Le jeu didactique en cours de FLE

Le jeu a toujours intéressé les chercheurs de divers domaines : historiens, sociologues, ethnologues, psychologues, linguistes, éducateurs, pédagogues. Ils ont exploré ce phénomène qui accompagne les hommes et les forme dès leur naissance. Cet outil extrêmement précieux ne doit pas être réservé seulement aux préscolaires ou aux jeunes scolaires, mais il doit être exploré.

«On peut en savoir plus sur quelqu’un en une heure de jeu qu’en une année de conversation.» – Platon

La publication du Cadre Européen Commun de Référence pour les langues (CECRL), en 2001, a été le point de départ d’ une nouvelle ère dans l’enseignement des langues vivantes, celle de la « perspective actionnelle », qui a remplacé les représentations traditionnelles de l’enseignement et de l’apprentissage des langues, introduisant des notions telles « tâche » et « compétence » . C’est de ce changement des représentations qu’est né notre intérêt concernant la place du ludique aujourd’hui dans l’enseignement/apprentissage de la langue française. Notre expérience professionnelle nous a permis de constater que le jeu facilite l’apprentissage de toutes les compétences.

Apprendre une langue étrangère ne signifie pas apprendre uniquement des temps verbaux, de la grammaire, du vocabulaire, des règles phonétiques ou de la littérature, mais aussi apprendre les savoir-faire qu’elle implique. C’est pourquoi la méthode communicative se développe autour des actes de parole. On sait que la vie d’un enfant commence et se déroule étant centrée sur le jeu, sur l’amusement et sur des activités variées. Le jeu aide les enfants à progresser, en travaillant en groupe, il stimule aussi l’imagination, la mémoire, la créativité, la coopération. Tout le monde veut jouer, quel que soit l’ âge, l’appétit du jeu.

Depuis l’Antiquité et jusqu’au XVIII ème siècle, le sens du terme « jeu » a été opposé à ce qui était sérieux; il a été souvent associé aux notions de divertissement gratuit et de détente, étant lié soit à l’enfant, auquel on accordait moins d’ importante que de nos jours, soit au jeu de hasard, notamment jeu d’argent négativement réputé. On a dȗ attendre la Renaissance pour pouvoir l’utiliser dans les pratiques pédagogiques, dans les écoles religieuses et dans les éducations des petits princes ; les éducateurs utilisaient le jeu comme une ruse pédagogique pour assurer l’enseignement difficile du latin. C’est beaucoup plus tard, à l’époque Romantique qu’on a abandonné la représentation dévalorisante du jeu, celui-ci devenant ainsi une activité sérieuse dans la mesure où il contribue à un développement naturel de l’enfant. Quand on dit activité ludique on pense imédiatement au jeu, à cette activité qui implique les élèves d’une façon amusante et stimulante, activant et exerçant en même temps les capacités linguistiques et celles cognitives. Ces activités ludiques, créatives et stimulantes à la fois, favorisent l’implication des élèves et leur permettent de mieux réussir leur apprentissage. Pour motiver nos élèves et les encourager à lire, à écrire et à parler en français nous devons explorer des stratégies simples qui permettent de favoriser la prise de parole des élèves. Les jeux didactiques sont des méthodes actives ou formatives-participatives très agréables qui, en général, détendent l’apprenant et l’enseignant à la fois. Pendant le jeu, l’apprenant se lance et ose, car l’activité ludique lui offre l’occasion de « tester » ses compétences linguistiques, sociolinguistiques et pragmatiques.

_Travail demandé_
Selon le texte sur le jeu didactique, quels chercheurs se sont intéressés au jeu ? Donnez-les tous. Les enregistrements qui viennent ensuite n'ont aucun rapport avec le texte sur le jeu didactique.

_Données_
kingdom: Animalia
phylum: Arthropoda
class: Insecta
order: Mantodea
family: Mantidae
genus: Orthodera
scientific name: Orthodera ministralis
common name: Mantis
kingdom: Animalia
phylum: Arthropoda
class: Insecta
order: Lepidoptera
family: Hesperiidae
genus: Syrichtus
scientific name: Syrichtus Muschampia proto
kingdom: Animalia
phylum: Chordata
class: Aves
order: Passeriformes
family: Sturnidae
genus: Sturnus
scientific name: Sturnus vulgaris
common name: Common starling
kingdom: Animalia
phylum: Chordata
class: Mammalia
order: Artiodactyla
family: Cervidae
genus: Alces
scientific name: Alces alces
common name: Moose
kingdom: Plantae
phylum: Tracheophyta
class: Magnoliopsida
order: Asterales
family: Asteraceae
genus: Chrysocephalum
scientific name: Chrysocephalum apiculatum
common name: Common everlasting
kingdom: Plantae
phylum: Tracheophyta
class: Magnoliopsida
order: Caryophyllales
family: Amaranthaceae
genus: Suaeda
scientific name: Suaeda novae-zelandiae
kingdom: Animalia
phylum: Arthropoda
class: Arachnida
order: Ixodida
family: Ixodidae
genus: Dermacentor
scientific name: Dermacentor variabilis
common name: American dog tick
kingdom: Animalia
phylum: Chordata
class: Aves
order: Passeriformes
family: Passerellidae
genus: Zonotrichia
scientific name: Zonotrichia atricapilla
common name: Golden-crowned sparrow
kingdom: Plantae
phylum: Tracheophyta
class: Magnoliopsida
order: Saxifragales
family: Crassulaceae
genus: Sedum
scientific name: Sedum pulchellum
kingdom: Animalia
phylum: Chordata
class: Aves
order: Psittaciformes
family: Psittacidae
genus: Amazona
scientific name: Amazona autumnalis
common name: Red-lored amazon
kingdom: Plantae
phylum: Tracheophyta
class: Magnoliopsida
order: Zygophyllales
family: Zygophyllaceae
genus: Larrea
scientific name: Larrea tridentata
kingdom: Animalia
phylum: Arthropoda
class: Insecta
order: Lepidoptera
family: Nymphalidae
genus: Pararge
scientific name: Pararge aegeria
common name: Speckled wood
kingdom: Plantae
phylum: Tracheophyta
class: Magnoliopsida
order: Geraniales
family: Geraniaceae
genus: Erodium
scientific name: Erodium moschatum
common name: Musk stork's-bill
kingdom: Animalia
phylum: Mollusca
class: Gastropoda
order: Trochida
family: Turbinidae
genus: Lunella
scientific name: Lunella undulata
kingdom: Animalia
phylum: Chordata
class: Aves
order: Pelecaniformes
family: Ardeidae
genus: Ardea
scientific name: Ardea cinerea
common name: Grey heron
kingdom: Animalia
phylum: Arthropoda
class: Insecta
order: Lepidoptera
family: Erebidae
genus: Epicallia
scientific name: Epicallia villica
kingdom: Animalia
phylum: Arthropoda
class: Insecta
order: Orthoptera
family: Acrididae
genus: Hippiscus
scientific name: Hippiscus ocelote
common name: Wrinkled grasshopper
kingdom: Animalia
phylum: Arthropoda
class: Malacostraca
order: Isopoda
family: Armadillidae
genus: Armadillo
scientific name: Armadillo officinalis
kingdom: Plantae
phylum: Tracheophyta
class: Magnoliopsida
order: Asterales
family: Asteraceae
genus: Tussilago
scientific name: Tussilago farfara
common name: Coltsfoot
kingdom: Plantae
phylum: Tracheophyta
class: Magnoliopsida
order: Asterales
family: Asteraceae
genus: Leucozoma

_Réponse complète_
Historiens, sociologues, ethnologues, psychologues, linguistes, éducateurs, pédagogues.